§ **Given passage**:

Content starts

Let’s just take a look at that list, shall we?
Enriched wheat flour (wheat flour, barley malt, niacin, iron, thiamin mononitrate, riboflavin, folic acid). This is an interesting start. The addition of vitamins (niacin etc) to flour is typically mandated in the US, where processing gives a white, fine flour free of the wheat germ, which can limit shelf life. Presumably adding barley malt to the flour is the reason for the term ‘enriched’ being used, because the other ingredients are merely to replace the vitamins and elements lost during processing, typically to the heat of the rollers that pound the powder. By the way, there are a number of other chemicals and additives used in making processed flour, including good old fashioned bleach (or Clorox if you prefer).
Water, yeast
Good stuff – something natural!

Content ends

§ **Required action 1**: In the commentary on the ingredient list, what added ingredient is presumably the reason the flour is called "enriched"?
§ **Required action 2**: Pick up the commentary on the ingredient list after its final line, "Good stuff – something natural!", and write the next few lines in the same voice.

§ **Data to examine**:

Content starts

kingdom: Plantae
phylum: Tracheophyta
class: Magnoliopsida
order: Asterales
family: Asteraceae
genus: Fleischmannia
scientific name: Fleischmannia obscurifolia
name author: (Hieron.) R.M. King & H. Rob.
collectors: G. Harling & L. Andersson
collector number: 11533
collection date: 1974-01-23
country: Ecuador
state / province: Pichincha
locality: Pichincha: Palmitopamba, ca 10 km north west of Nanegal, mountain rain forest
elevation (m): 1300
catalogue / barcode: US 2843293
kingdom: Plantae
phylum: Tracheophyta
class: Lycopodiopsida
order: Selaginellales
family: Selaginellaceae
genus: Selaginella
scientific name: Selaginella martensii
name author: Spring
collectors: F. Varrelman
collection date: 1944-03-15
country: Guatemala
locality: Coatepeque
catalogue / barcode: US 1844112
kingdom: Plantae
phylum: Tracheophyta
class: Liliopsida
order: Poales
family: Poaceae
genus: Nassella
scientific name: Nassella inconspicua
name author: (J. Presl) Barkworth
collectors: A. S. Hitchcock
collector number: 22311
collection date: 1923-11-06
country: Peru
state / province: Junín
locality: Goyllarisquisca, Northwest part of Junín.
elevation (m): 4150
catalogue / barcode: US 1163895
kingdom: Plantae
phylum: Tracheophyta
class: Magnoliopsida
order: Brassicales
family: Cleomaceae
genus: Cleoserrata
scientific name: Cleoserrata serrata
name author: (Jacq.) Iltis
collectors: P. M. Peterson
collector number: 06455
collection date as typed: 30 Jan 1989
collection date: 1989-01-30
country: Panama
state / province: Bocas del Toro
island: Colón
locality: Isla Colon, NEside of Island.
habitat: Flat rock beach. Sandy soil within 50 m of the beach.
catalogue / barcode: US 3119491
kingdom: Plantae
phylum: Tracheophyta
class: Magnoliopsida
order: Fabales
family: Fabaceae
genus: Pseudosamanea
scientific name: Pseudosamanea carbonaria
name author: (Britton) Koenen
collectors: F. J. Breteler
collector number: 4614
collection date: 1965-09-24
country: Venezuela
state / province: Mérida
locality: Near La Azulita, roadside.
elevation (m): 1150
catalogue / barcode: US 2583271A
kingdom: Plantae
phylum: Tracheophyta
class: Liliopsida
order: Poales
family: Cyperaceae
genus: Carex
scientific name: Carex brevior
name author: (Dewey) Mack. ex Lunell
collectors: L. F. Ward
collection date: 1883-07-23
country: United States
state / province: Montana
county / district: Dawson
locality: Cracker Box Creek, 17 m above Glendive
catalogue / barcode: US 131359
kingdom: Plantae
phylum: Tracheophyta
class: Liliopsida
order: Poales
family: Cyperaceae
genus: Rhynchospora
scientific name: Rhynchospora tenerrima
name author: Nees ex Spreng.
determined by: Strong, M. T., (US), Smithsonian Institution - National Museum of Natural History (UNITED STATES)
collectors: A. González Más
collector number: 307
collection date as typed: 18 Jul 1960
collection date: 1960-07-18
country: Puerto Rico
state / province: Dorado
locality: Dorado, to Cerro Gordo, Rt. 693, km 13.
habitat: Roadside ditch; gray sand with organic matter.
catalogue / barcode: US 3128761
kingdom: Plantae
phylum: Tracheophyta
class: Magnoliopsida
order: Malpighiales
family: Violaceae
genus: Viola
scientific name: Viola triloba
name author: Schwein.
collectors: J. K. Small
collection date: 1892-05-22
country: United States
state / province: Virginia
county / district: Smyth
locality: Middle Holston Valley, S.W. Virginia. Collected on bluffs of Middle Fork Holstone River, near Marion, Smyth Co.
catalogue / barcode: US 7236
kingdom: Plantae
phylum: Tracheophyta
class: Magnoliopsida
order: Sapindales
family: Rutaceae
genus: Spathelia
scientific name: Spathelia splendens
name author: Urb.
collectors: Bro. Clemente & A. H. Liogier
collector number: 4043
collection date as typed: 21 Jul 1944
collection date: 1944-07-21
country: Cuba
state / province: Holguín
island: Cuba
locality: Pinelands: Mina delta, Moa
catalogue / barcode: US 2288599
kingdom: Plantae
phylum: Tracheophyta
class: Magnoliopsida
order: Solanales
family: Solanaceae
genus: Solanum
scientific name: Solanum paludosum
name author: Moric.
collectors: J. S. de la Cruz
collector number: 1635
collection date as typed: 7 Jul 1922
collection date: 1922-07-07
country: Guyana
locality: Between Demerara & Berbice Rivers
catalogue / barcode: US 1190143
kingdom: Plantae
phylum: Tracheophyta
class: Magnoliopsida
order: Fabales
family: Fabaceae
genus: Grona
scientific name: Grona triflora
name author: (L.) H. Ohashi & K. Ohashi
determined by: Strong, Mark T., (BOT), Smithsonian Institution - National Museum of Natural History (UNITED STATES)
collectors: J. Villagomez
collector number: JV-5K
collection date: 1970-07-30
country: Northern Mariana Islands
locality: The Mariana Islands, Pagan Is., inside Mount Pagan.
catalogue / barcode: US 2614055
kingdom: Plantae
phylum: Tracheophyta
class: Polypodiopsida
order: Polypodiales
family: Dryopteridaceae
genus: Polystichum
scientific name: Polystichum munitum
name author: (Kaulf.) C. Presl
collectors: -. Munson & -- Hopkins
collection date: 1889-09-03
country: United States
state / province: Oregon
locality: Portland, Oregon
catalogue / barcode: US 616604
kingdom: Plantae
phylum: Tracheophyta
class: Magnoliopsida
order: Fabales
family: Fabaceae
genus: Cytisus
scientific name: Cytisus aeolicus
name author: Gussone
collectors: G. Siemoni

Content ends

§ **Final answer 1**: Barley malt.

§ **Final answer 2**:
High fructose corn syrup
See yesterday’s post. This is not good. It’s used in processed breads to increase shelf life as well as increase elasticity. ‘Real’ bread tends to be dry and crumbly, what we want is softer bread that hasn’t got all those nasty chewy bits and if we can make it sweeter too, well, why not?
Whole wheat flour
Good stuff! Real whole wheat flour – it’s only the fifth ingredient by weight after the sugar gloop, so there’s not a lot of it in this ‘9 grain wheat’ bread. But every little counts!
Wheat gluten
Used to add elasticity, it’s basically wheat that’s been washed in water.
Oat fiber, soybean oil, salt, wheat bran, rolled wheat, rye nuggets
93% of all US soybean crops are genetically modified. Just thought you ought to know that.
Dough conditioners (DATEM, sodium stearoyl lactylate)
DATEM? Oh yes, Diacetyl Tartaric (Acid) Ester of Monoglyceride to you. An enzyme used to make softer, more chewable bread. And while sodium stearoyl lactylate sounds scarier than DATEM, it’s a very common emulsifier found in most processed breads.
Yeast nutrients (calcium sulfate, ammonium sulfate)
You’ll know calcium sulfate better as gypsum, while aluminum ammonium sulfate is a firming agent. Not sure how they’re yeast nutrients, but I’m sure the chaps at Subway know best.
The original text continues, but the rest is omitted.